◆ **PROBLEM DESCRIPTION**
Copy each line from the listing below where the word "APERTURE" shows up.

◆ **SUPPLIED MATERIAL**

┄┄┄┄┄┄┄┄┄┄

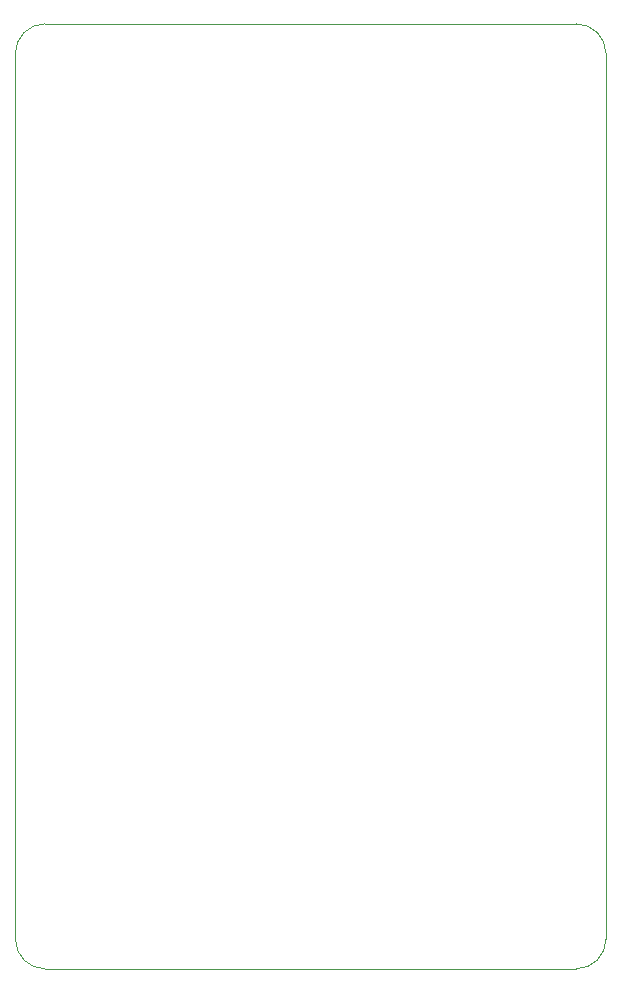
<source format=gm1>
G04 #@! TF.GenerationSoftware,KiCad,Pcbnew,(6.0.8-1)-1*
G04 #@! TF.CreationDate,2023-01-21T16:38:14+01:00*
G04 #@! TF.ProjectId,hog-f1-stupdown-psu,686f672d-6631-42d7-9374-7570646f776e,rev?*
G04 #@! TF.SameCoordinates,Original*
G04 #@! TF.FileFunction,Profile,NP*
%FSLAX46Y46*%
G04 Gerber Fmt 4.6, Leading zero omitted, Abs format (unit mm)*
G04 Created by KiCad (PCBNEW (6.0.8-1)-1) date 2023-01-21 16:38:14*
%MOMM*%
%LPD*%
G01*
G04 APERTURE LIST*
G04 #@! TA.AperFunction,Profile*
%ADD10C,0.100000*%
G04 #@! TD*
G04 APERTURE END LIST*
D10*
X125000000Y-142500000D02*
X170000000Y-142500000D01*
X122500000Y-65000000D02*
X122500000Y-140000000D01*
X122500000Y-140000000D02*
G75*
G03*
X125000000Y-142500000I2500000J0D01*
G01*
X170000000Y-142500000D02*
G75*
G03*
X172500000Y-140000000I0J2500000D01*
G01*
X172500000Y-65000000D02*
G75*
G03*
X170000000Y-62500000I-2500000J0D01*
G01*
X125000000Y-62500000D02*
X170000000Y-62500000D01*
X172500000Y-140000000D02*
X172500000Y-65000000D01*
X125000000Y-62500000D02*
G75*
G03*
X122500000Y-65000000I0J-2500000D01*
G01*
M02*

</source>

┄┄┄┄┄┄┄┄┄┄

◆ **EXERCISE RESULT**
G04 APERTURE LIST*
G04 APERTURE END LIST*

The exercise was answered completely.